Recherche. Innovations médicales. Alcool et dépendances 
 


- Un traitement prometteur pour lutter contre l'alcoolisme

By: heather_hajek
Published: Dimanche, 22 juin 2008




Récemment, des scientifiques ont découvert un traitement prometteur qui pourrait venir en aide au problème d'alcoolisme et empêcher les risques de rechute en réduisant la sensation de manque d'alcool.
 
L'abus d'alcool représente un problème de santé majeur causant plus de 10 000 décès chaque année aux Etats-Unis. Bien que les scientifiques aient pour l'heure seulement effectué des expériences sur des rats de laboratoire, ils expliquent que ce protocole de traitement pourrait connaître la même réussite chez l'homme.

       


Au cours de l'étude, les chercheurs ont découvert une zone du cerveau qui produit des protéines et contrôle l'alcoolisme. Ils ont ensuite fait consommer aux rats de l'alcool pendant deux mois. Une fois que ces rongeurs se sont habitués à l'alcool, ils en ont été privés, mais les chercheurs ont laissé le levier qui était utilisé pour dispenser le liquide. Les rats ont alors continué de faire pression sur le levier, mais par la suite ont laissé tomber. Une fois que l'alcool a été réintroduite, les rats se sont remis à boire comme auparavant.


Lorsque les protéines du cerveau du rat, appelées GDNF (glial cell-derived neurotrophic factor) affichaient un taux élevé, le besoin d'alcool du rat a cessé et en cas d'exposition à l'alcool, ils n'en ressentaient toujours pas ce besoin. Les effets ont été constatés seulement dix minutes suivant la diminution d'absorption d'alcool du rat.

Le traitement réduit le besoin d'alcool chez le rat, mais ne semble pas freiner ses envies sucrées, comme c'est le cas pour certains des traitements actuels luttant contre l'alcoolisme.
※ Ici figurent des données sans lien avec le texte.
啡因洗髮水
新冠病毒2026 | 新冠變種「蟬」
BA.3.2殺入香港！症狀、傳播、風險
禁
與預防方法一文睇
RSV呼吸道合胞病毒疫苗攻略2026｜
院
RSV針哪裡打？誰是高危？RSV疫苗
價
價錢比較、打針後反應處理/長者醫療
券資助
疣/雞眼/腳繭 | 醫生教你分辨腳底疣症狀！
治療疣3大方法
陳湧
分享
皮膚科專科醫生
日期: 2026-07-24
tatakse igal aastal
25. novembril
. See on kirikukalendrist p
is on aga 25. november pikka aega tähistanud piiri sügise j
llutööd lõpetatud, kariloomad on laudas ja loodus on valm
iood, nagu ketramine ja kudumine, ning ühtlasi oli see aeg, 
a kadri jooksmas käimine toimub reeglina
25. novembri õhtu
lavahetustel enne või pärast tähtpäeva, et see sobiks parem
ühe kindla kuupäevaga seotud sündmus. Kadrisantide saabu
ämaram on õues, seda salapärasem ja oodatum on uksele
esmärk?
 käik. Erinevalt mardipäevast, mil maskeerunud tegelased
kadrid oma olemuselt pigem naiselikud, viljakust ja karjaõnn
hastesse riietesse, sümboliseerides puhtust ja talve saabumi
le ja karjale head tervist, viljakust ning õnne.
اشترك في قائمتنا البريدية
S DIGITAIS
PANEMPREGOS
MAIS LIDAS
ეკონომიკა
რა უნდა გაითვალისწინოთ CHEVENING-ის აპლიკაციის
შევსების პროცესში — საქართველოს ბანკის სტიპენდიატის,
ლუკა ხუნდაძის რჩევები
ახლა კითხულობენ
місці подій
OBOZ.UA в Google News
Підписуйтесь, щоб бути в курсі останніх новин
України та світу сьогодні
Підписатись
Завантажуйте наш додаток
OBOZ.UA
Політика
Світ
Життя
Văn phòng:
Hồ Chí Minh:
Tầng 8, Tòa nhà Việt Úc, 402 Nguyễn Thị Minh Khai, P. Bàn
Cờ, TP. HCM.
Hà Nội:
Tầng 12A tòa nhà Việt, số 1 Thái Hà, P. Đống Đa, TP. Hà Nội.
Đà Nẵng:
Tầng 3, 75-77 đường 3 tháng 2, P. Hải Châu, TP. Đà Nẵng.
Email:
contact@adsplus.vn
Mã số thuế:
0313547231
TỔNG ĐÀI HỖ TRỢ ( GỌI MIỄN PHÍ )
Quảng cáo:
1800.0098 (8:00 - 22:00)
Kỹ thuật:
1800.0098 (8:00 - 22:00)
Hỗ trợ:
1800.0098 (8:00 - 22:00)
L'alcoolisme touche 14 millions de personnes aux États-Unis et les hommes ont deux fois plus de probabilité de devenir alcooliques que les femmes.

L'abus d'alcool peut causer des problèmes tels que l'impuissance, l'engourdissement des pieds et des mains, des tremblements, la cécité, une perte de mémoire, une confusion mentale, la diminution des capacités intellectuelles, des hallucinations, de l'anxiété, des ulcères, la malnutrition, des problèmes cardiovasculaires, et la cirrhose du foie.


Face à ses effets dévastateurs sur les malades et leur entourage, un traitement pour l'alcoolisme devient aujourd'hui indispensable. Il existe à l'heure actuelle seulement trois médicaments qui ont été approuvés par la Food and Drug Administration (FDA) pour le traitement de l'alcoolisme, mais présentent tous cependant des effets secondaires importants.

Certains ne freinent pas seulement le désir de l'alcool, mais freinent aussi l'attirance pour des aliments "plaisir" tels que les bonbons. Certaines personnes se sentent mal et arrêtent alors le traitement.

Plus de 70% des personnes traitées pour alcoolisme par des médicaments rechutent dans les cinq ans. Cela conduit à la nécessité d'un meilleur traitement.
 
Bien que la nouvelle recherche ne donnera pas immédiatement naissance à un médicament, les chercheurs espèrent qu'elle permettra d'aboutir à un meilleur traitement de l'alcoolisme et d'autres maladies préjudiciables.


L'étude, menée à l'Université de Californie, au Centre de recherche de la Clinique San Francisco-affiliated Ernest Gallo a été publiée dans Proceedings of the National Academy of Sciences (PNAS), une revue réunissant les comptes-rendus de l'Académie américaine des sciences.